En el filo del requiebre económico y la ruptura política que vive México, la cuenca del Balsas es un espacio geográfico metido de cuajo en la historia insurgente: corredor vital de los caudillos Morelos, Guerrero, Alvarez, Zapata y Cárdenas. Siempre, en la imaginación "civilizada" del altiplano, la conciencia de un sur agreste e incomprensible, encañonado en la visión de un Atila terrorífico que de cuando en cuando se remonta a las ciudades.

Por esa arteria campesina, por ese recorrido que inicia en el sur poblano del cacicazgo árido y en la Montaña de peones indígenas itinerantes, y termina en las estribaciones cristeras de Jalisco, sobrevive la noción de un país temporalero, de ejidatarios que son peones en sus tierras, proletarios en el norte y campesinos truene o llueva. En la trayectoria histórica, la visión de un territorio convertido en frente de colonización del altiplano al sur. La instauración de una economía campesina que bajó del norte y que a finales del siglo XVIII tenía sus avanzadas en los pueblos rancheros de Jalisco. A la vuelta del tiempo, sobre los orgullos de casta criollos, con los indígenas atrincherados en la meseta purépecha y en las montañas perdidas de Guerrero, se logró la consolidación de un mestizaje, una fusión de razas -indios, criollos y negros-, sobre el basamento del campesino vaquero. Es una corriente que se encuentra en la memoria familiar de la Tierra Caliente y la Costa Grande. Petatlán, por ejemplo, tiene sus antecedentes en Cotija, y en Aguililla los viejos se acuerdan de que sus abuelos vivían de niños en las inmediaciones de Chapala. "Es la misma gente, siguen el mismo patrón campesino", dice el historiador Jean Meyer. Y dice más la historia: por ejemplo que el abuelo del general Cárdenas era un mulato bien plantado, cuestión que la familia nunca quiso que saliera del ropero.

En la cuenca del Balsas se hallan más de 120 municipios, sin contar los innumerables de la zona de Tlaxiaco en Oaxaca 55 del sur poblano, 16 de la Montaña de Guerrero, 16 de la región del Mezcala, 9 en la Tierra Caliente guerrerense y 29 en la de Michoacán. A la cuenca bajan dos líneas de ferrocarril, una termina en el río y otra apenas llegó al mar (FC Apatzingán-Lázaro Cárdenas).

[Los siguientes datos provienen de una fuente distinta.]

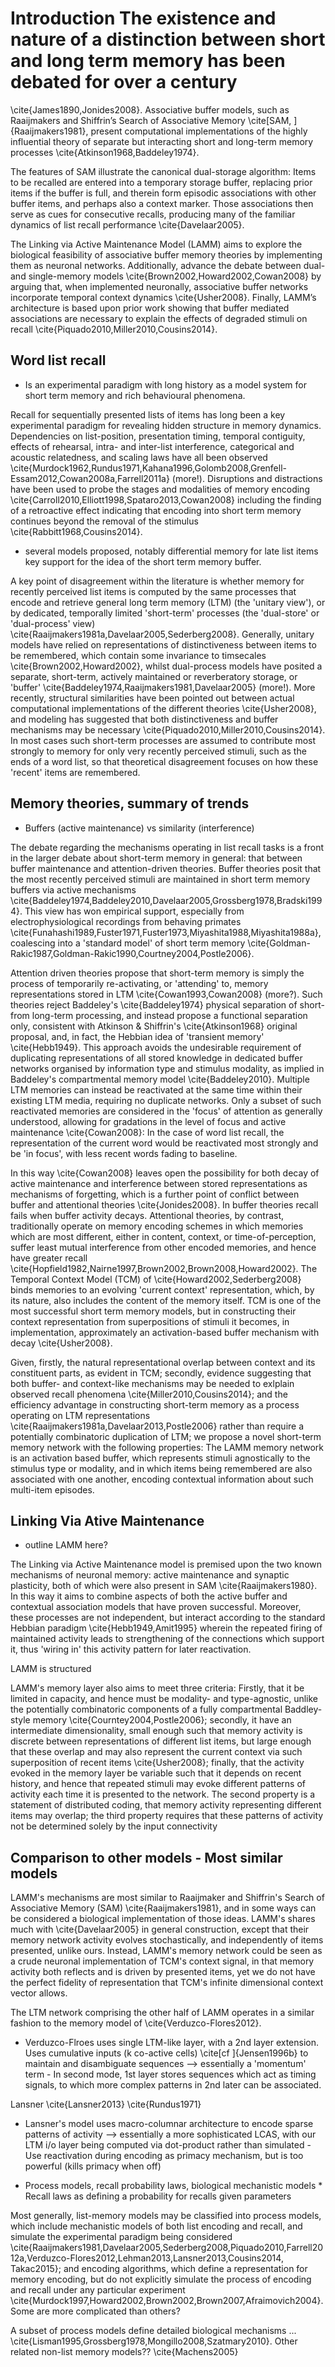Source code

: # Introduction The existence and nature of a distinction between short and long term memory has been debated for over a century
\cite{James1890,Jonides2008}. Associative buffer models, such as Raaijmakers and Shiffrin’s Search of Associative Memory \cite[SAM,
]{Raaijmakers1981}, present computational implementations of the highly influential theory of separate but interacting short and
long-term memory processes \cite{Atkinson1968,Baddeley1974}.

The features of SAM illustrate the canonical dual-storage algorithm: Items to be recalled are entered into a temporary storage
buffer, replacing prior items if the buffer is full, and therein form episodic associations with other buffer items, and perhaps
also a context marker. Those associations then serve as cues for consecutive recalls, producing many of the familiar dynamics of
list recall performance \cite{Davelaar2005}.

The Linking via Active Maintenance Model (LAMM) aims to explore the biological feasibility of associative buffer memory theories by
implementing them as neuronal networks. Additionally, advance the debate between dual- and single-memory models
\cite{Brown2002,Howard2002,Cowan2008} by arguing that, when implemented neuronally, associative buffer networks incorporate
temporal context dynamics \cite{Usher2008}. Finally, LAMM’s architecture is based upon prior work showing that buffer mediated
associations are necessary to explain the effects of degraded stimuli on recall \cite{Piquado2010,Miller2010,Cousins2014}.

## Word list recall

- Is an experimental paradigm with long history as a model system for short term memory and rich behavioural phenomena.

Recall for sequentially presented lists of items has long been a key experimental paradigm for revealing hidden structure in memory
dynamics. Dependencies on list-position, presentation timing, temporal contiguity, effects of rehearsal, intra- and inter-list
interference, categorical and acoustic relatedness, and scaling laws have all been observed
\cite{Murdock1962,Rundus1971,Kahana1996,Golomb2008,Grenfell-Essam2012,Cowan2008a,Farrell2011a} (more!). Disruptions and
distractions have been used to probe the stages and modalities of memory encoding
\cite{Carroll2010,Elliott1998,Spataro2013,Cowan2008} including the finding of a retroactive effect indicating that encoding into
short term memory continues beyond the removal of the stimulus \cite{Rabbitt1968,Cousins2014}.

- several models proposed, notably differential memory for late list items key support for the idea of the short term memory
buffer.

A key point of disagreement within the literature is whether memory for recently perceived list items is computed by the same
processes that encode and retrieve general long term memory (LTM) (the 'unitary view'), or by dedicated, temporally limited
'short-term' processes (the 'dual-store' or 'dual-process' view) \cite{Raaijmakers1981a,Davelaar2005,Sederberg2008}. Generally,
unitary models have relied on representations of distinctiveness between items to be remembered, which contain some invariance to
timsecales \cite{Brown2002,Howard2002}, whilst dual-process models have posited a separate, short-term, actively maintained or
reverberatory storage, or 'buffer' \cite{Baddeley1974,Raaijmakers1981,Davelaar2005} (more!). More recently, structural similarities
have been pointed out between actual computational implementations of the different theories \cite{Usher2008}, and modeling has
suggested that both distinctiveness and buffer mechanisms may be necessary \cite{Piquado2010,Miller2010,Cousins2014}. In most cases
such short-term processes are assumed to contribute most strongly to memory for only very recently perceived stimuli, such as the
ends of a word list, so that theoretical disagreement focuses on how these 'recent' items are remembered.


## Memory theories, summary of trends

- Buffers (active maintenance) vs similarity (interference)

The debate regarding the mechanisms operating in list recall tasks is a front in the larger debate about short-term memory in
general: that between buffer maintenance and attention-driven theories. Buffer theories posit that the most recently perceived
stimuli are maintained in short term memory buffers via active mechanisms
\cite{Baddeley1974,Baddeley2010,Davelaar2005,Grossberg1978,Bradski1994}. This view has won empirical support, especially from
electrophysiological recordings from behaving primates \cite{Funahashi1989,Fuster1971,Fuster1973,Miyashita1988,Miyashita1988a},
coalescing into a 'standard model' of short term memory \cite{Goldman-Rakic1987,Goldman-Rakic1990,Courtney2004,Postle2006}.

Attention driven theories propose that short-term memory is simply the process of temporarily re-activating, or 'attending' to,
memory representations stored in LTM \cite{Cowan1993,Cowan2008} (more?). Such theories reject Baddeley's \cite{Baddeley1974}
physical separation of short- from long-term processing, and instead propose a functional separation only, consistent with Atkinson
& Shiffrin's \cite{Atkinson1968} original proposal, and, in fact, the Hebbian idea of 'transient memory' \cite{Hebb1949}. This
approach avoids the undesirable requirement of duplicating representations of all stored knowledge in dedicated buffer networks
organised by information type and stimulus modality, as implied in Baddeley's compartmental memory model \cite{Baddeley2010}.
Multiple LTM memories can instead be reactivated at the same time within their existing LTM media, requiring no duplicate networks.
Only a subset of such reactivated memories are considered in the 'focus' of attention as generally understood, allowing for
gradations in the level of focus and active maintenance \cite{Cowan2008}: In the case of word list recall, the representation of
the current word would be reactivated most strongly and be 'in focus', with less recent words fading to baseline.

In this way \cite{Cowan2008} leaves open the possibility for both decay of active maintenance and interference between stored
representations as mechanisms of forgetting, which is a further point of conflict between buffer and attentional theories
\cite{Jonides2008}. In buffer theories recall fails when buffer activity decays. Attentional theories, by contrast, traditionally
operate on memory encoding schemes in which memories which are most different, either in content, context, or time-of-perception,
suffer least mutual interference from other encoded memories, and hence have greater recall
\cite{Hopfield1982,Nairne1997,Brown2002,Brown2008,Howard2002}. The Temporal Context Model (TCM) of \cite{Howard2002,Sederberg2008}
binds memories to an evolving 'current context' representation, which, by its nature, also includes the content of the memory
itself. TCM is one of the most successful short term memory models, but in constructing their context representation from
superpositions of stimuli it becomes, in implementation, approximately an activation-based buffer mechanism with decay
\cite{Usher2008}.

Given, firstly, the natural representational overlap between context and its constituent parts, as evident in TCM; secondly,
evidence suggesting that both buffer- and context-like mechanisms may be needed to exlplain observed recall phenomena
\cite{Miller2010,Cousins2014}; and the efficiency advantage in constructing short-term memory as a process operating on LTM
representations \cite{Raaijmakers1981a,Davelaar2013,Postle2006} rather than require a potentially combinatoric duplication of LTM;
we propose a novel short-term memory network with the following properties: The LAMM memory network is an activation based buffer,
which represents stimuli agnostically to the stimulus type or modality, and in which items being remembered are also associated
with one another, encoding contextual information about such multi-item episodes.

## Linking Via Ative Maintenance

- outline LAMM here?

The Linking via Active Maintenance model is premised upon the two known mechanisms of neuronal memory: active maintenance and synaptic
plasticity, both of which were also present in SAM \cite{Raaijmakers1980}. In this way it aims to combine aspects of both the
active buffer and contextual association models that have proven successful. Moreover, these processes are not independent, but
interact according to the standard Hebbian paradigm \cite{Hebb1949,Amit1995} wherein the repeated firing of maintained activity
leads to strengthening of the connections which support it, thus 'wiring in' this activity pattern for later reactivation.

LAMM is structured

LAMM's memory layer also aims to meet three criteria: Firstly, that it be limited in capacity, and hence must be modality- and
type-agnostic, unlike the potentially combinatoric components of a fully compartmental Baddley-style memory
\cite{Courntey2004,Postle2006}; secondly, it have an intermediate dimensionality, small enough such that memory activity is
discrete between representations of different list items, but large enough that these overlap and may also represent the current
context via such superposition of recent items \cite{Usher2008}; finally, that the activity evoked in the memory layer be variable
such that it depends on recent history, and hence that repeated stimuli may evoke different patterns of activity each time it is
presented to the network. The second property is a statement of distributed coding, that memory activity representing different
items may overlap; the third property requires that these patterns of activity not be determined solely by the input connectivity


## Comparison to other models - Most similar models

LAMM's mechanisms are most similar to Raaijmaker and Shiffrin's Search of Associative Memory (SAM) \cite{Raaijmakers1981}, and in
some ways can be considered a biological implementation of those ideas. LAMM's shares much with \cite{Davelaar2005} in general
construction, except that their memory network activity evolves stochastically, and independently of items presented, unlike ours.
Instead, LAMM's memory network could be seen as a crude neuronal implementation of TCM's context signal, in that memory activity
both reflects and is driven by presented items, yet we do not have the perfect fidelity of representation that TCM's infinite
dimensional context vector allows.

The LTM network comprising the other half of LAMM operates in a similar fashion to the memory model of \cite{Verduzco-Flores2012}.

- Verduzco-Flroes uses single LTM-like layer, with a 2nd layer extension. Uses cumulative inputs (k co-active cells) \cite[cf
]{Jensen1996b} to maintain and disambiguate sequences --> essentially a 'momentum' term - In second mode, 1st layer stores
sequences which act as timing signals, to which more complex patterns in 2nd later can be associated.

Lansner \cite{Lansner2013}  \cite{Rundus1971}

- Lansner's model uses macro-columnar architecture to encode sparse patterns of activity --> essentially a more sophisticated LCAS,
with our LTM i/o layer being computed via dot-product rather than simulated - Use reactivation during encoding as primacy
mechanism, but is too powerful (kills primacy when off)



- Process models, recall probability laws, biological mechanistic models * Recall laws as defining a probability for recalls given
parameters

Most generally, list-memory models may be classified into process models, which include mechanistic models of both list encoding
and recall, and simulate the experimental paradigm being considered
\cite{Raaijmakers1981,Davelaar2005,Sederberg2008,Piquado2010,Farrell2012a,Verduzco-Flores2012,Lehman2013,Lansner2013,Cousins2014,
Takac2015}; and encoding algorithms, which define a representation for memory encoding, but do not explicitly simulate the process
of encoding and recall under any particular experiment \cite{Murdock1997,Howard2002,Brown2002,Brown2007,Afraimovich2004}. Some are
more complicated than others?

A subset of process models define detailed biological mechanisms ... \cite{Lisman1995,Grossberg1978,Mongillo2008,Szatmary2010}.
Other related non-list memory models?? \cite{Machens2005}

Sólo tres carreteras brincan la Sierra Madre del Sur Para ver el Pacífico y no es posible recorrer por camino pavimentado toda la ruta del río. En los 37 ríos afluentes y en el río mayor existen 25 grandes presas, dos de ellas (Infiernillo y Caracol) construidas por la CFE. En toda la región no se riegan más de 150 mil hectáreas. Fuera del centro industrial de Lázaro Cárdenas, la zona minera de Taxco y la marmolera de Guerrero y Puebla, la cuenca no basa su economía en el subsuelo y la industria manufacturera Mira al país desde los islotes agrocapitalistas de Iguala, Altamirano y Apatzingán y desde la soledad de la parcela de temporal.